In Sierra Leone, malaria accounts for nearly 50 percent of outpatient visits and is a significant cause of child mortality. While ACT-drug treatment regimes are subsidized and very effective, patients often fail to complete the full course of treatment. As with antibiotics, these drugs make patients feel better after a few doses, but the infection can return if the regime is not completed. TextDirect is a promising approach to this problem, since about 80 percent of Sierra Leone’s adults have access to a cell phone, and well-documented data have shown that text messages were highly effective in encouraging adherence to medication during the Ebola epidemic.

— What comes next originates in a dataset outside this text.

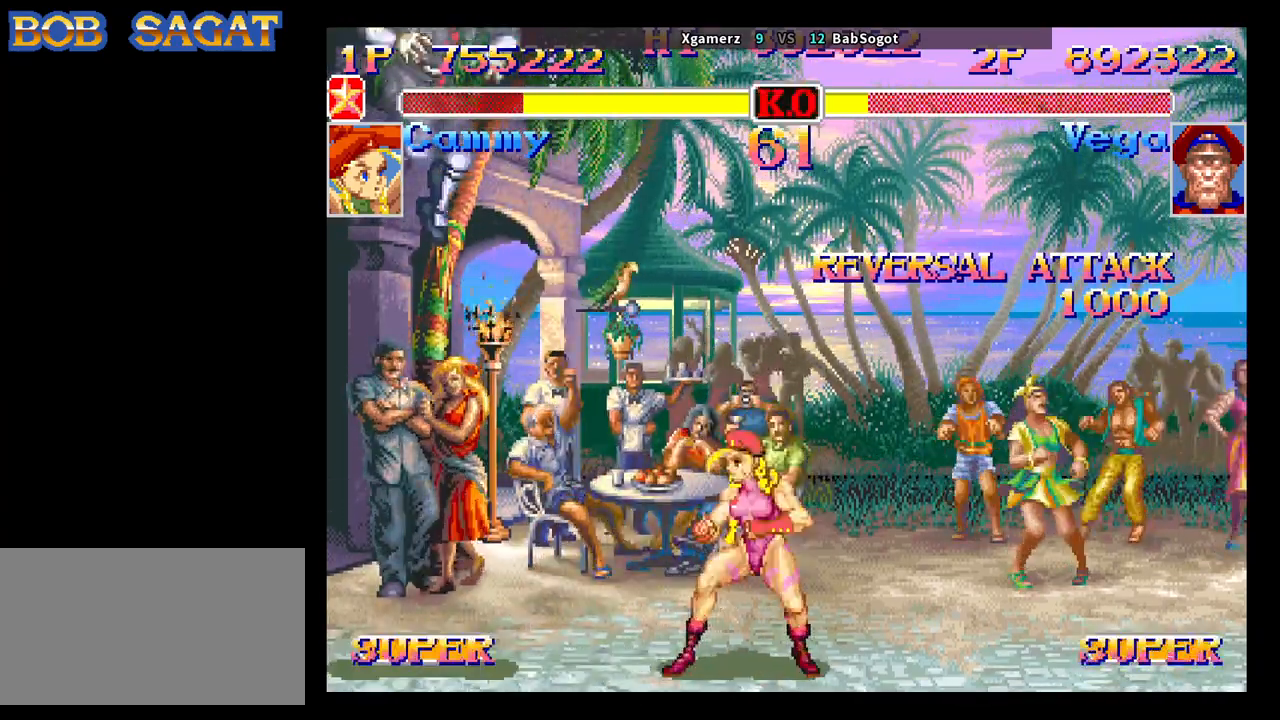
{"buttons": [], "left_stick": "down-left", "events": [[33, "R1", "down"], [233, "R1", "up"]]}
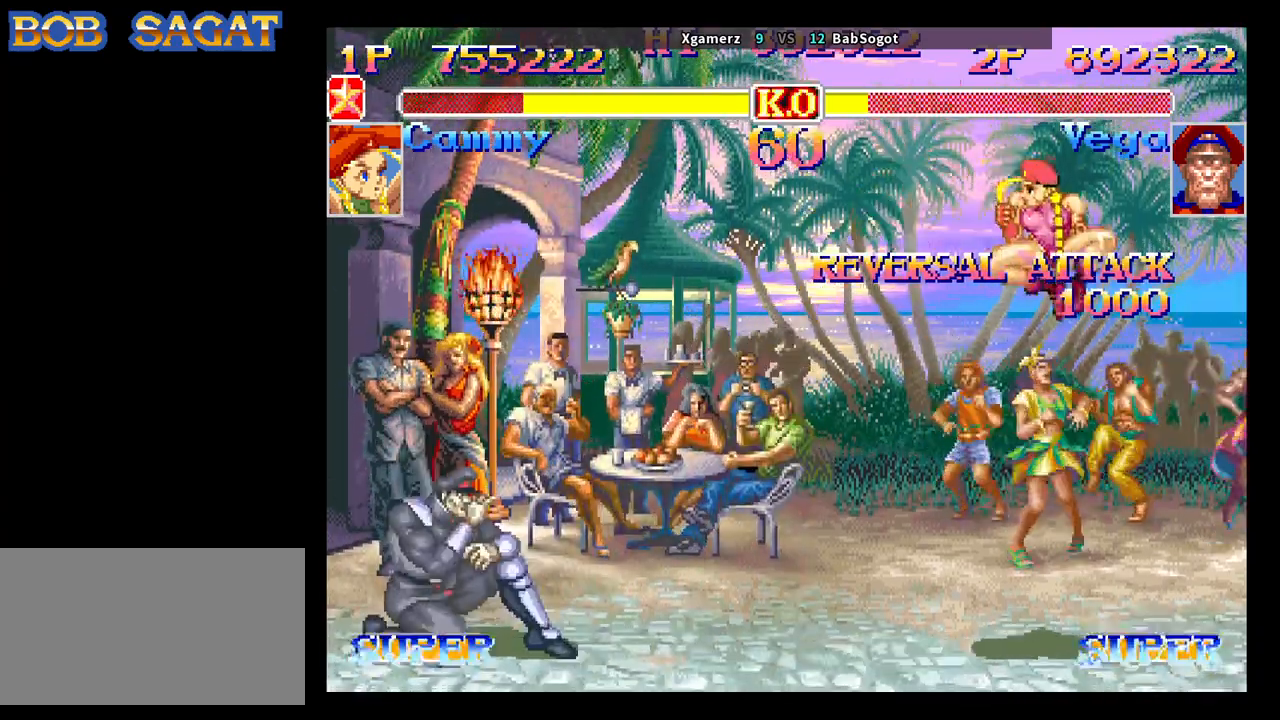
{"buttons": [], "left_stick": "down-left", "events": []}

In August, members of the group went to Freetown, Sierra Leone, to teach local health care providers how to use the program and how to sign up patients to receive personalized notifications. The goal is to launch TextDirect as a pilot program with 2,500 patients and eventually turn it over to local health care professionals. The D-Prize grant supports the creation of the IT infrastructure, covers the cost of sending text messages, and provides incentives for doctors and nurses who register patients for the program: appropriately, one mobile phone credit for each patient registered.
Three of the competition winners completed their master’s degree programs at the Jackson Institute for Global Affairs in May: Stephanie Leutert, Tiago SanFelice, and Nitsan Shakked. Returning to Yale in the fall will be Shashank Iyer, a joint-degree student at SOM and Jackson; and Anudeep Yegireddi, an MBA student at the Yale School of Management.
The project started as a class assignment for “Behavioral Strategies for Selling Products in Emerging Markets.” Professor Mushfiq Mobarak liked the idea for TextDirect and encouraged the students to apply for the prize. “It became something much larger than the class,” says SanFelice. “It’s a small idea with a big contribution.”
“As someone who had malaria twice while living in Uganda, I'm well aware of how debilitating of a disease it can be,” Leutert adds. “The text reminders will help ensure that malaria patients complete their full medication dosage, increasing their own health and quality of life while reducing the spread of this disease across their communities.”